Data extract:
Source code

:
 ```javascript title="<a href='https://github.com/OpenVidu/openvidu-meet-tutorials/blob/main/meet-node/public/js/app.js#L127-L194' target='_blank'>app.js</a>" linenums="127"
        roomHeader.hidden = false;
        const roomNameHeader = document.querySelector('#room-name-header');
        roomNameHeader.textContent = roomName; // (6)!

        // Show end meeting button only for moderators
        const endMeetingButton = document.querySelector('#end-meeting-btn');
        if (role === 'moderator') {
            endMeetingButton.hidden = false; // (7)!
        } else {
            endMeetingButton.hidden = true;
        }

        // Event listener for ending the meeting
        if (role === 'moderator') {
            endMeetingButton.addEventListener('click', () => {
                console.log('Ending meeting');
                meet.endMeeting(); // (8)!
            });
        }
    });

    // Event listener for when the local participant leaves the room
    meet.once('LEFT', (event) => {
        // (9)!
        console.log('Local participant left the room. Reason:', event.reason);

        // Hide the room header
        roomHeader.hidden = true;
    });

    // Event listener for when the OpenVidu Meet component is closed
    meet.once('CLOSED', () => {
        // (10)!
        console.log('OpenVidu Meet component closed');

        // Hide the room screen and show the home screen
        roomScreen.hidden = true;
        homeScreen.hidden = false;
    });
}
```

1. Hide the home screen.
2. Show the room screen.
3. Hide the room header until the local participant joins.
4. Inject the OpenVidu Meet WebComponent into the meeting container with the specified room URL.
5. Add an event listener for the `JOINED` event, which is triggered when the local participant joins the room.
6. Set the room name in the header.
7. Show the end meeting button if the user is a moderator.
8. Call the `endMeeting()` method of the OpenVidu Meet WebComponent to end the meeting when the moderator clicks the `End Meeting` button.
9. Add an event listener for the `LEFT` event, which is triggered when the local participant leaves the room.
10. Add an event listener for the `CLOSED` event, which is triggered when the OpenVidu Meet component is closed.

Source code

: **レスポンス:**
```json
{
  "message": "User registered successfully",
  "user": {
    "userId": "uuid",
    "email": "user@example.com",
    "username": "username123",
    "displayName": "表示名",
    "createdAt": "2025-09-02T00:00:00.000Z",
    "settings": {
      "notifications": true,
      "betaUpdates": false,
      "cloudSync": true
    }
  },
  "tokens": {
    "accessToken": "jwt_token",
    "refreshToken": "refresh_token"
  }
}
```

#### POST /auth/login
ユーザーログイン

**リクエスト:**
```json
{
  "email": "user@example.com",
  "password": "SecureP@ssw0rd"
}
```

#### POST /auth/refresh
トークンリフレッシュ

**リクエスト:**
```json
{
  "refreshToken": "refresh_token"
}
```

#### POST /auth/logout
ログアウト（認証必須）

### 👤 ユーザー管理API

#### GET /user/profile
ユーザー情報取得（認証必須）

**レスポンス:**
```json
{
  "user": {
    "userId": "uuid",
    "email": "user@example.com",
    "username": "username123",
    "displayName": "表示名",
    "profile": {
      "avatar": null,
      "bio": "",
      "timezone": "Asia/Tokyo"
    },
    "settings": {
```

---

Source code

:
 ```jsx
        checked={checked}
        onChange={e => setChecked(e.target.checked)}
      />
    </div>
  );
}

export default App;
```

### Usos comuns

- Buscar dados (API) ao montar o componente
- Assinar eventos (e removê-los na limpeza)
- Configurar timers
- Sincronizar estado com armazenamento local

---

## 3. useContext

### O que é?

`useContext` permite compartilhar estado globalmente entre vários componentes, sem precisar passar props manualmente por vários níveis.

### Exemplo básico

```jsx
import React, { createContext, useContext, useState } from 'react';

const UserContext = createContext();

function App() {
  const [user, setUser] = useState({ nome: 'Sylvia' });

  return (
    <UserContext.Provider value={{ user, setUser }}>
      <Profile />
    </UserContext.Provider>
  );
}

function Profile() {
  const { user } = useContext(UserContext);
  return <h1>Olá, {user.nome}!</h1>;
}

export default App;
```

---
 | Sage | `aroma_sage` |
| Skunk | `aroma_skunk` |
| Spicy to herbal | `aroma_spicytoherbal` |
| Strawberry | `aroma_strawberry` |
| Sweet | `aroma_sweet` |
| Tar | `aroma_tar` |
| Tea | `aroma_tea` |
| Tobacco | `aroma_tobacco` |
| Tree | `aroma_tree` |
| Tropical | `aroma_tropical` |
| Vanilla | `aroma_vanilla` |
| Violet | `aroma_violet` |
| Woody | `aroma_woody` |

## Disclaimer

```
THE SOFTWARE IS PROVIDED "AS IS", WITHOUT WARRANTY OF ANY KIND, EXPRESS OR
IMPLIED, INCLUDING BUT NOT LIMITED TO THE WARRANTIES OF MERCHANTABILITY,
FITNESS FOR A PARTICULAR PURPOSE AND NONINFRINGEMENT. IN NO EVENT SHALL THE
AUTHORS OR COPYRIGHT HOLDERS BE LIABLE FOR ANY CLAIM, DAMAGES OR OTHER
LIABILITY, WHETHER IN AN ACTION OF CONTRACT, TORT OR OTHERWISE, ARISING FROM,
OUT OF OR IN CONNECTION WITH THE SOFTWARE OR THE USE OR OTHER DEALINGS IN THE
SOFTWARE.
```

Aim of the task:
Answer with one number, namely the count of lines in the entries that include the word "document".

Response to the exercise:
2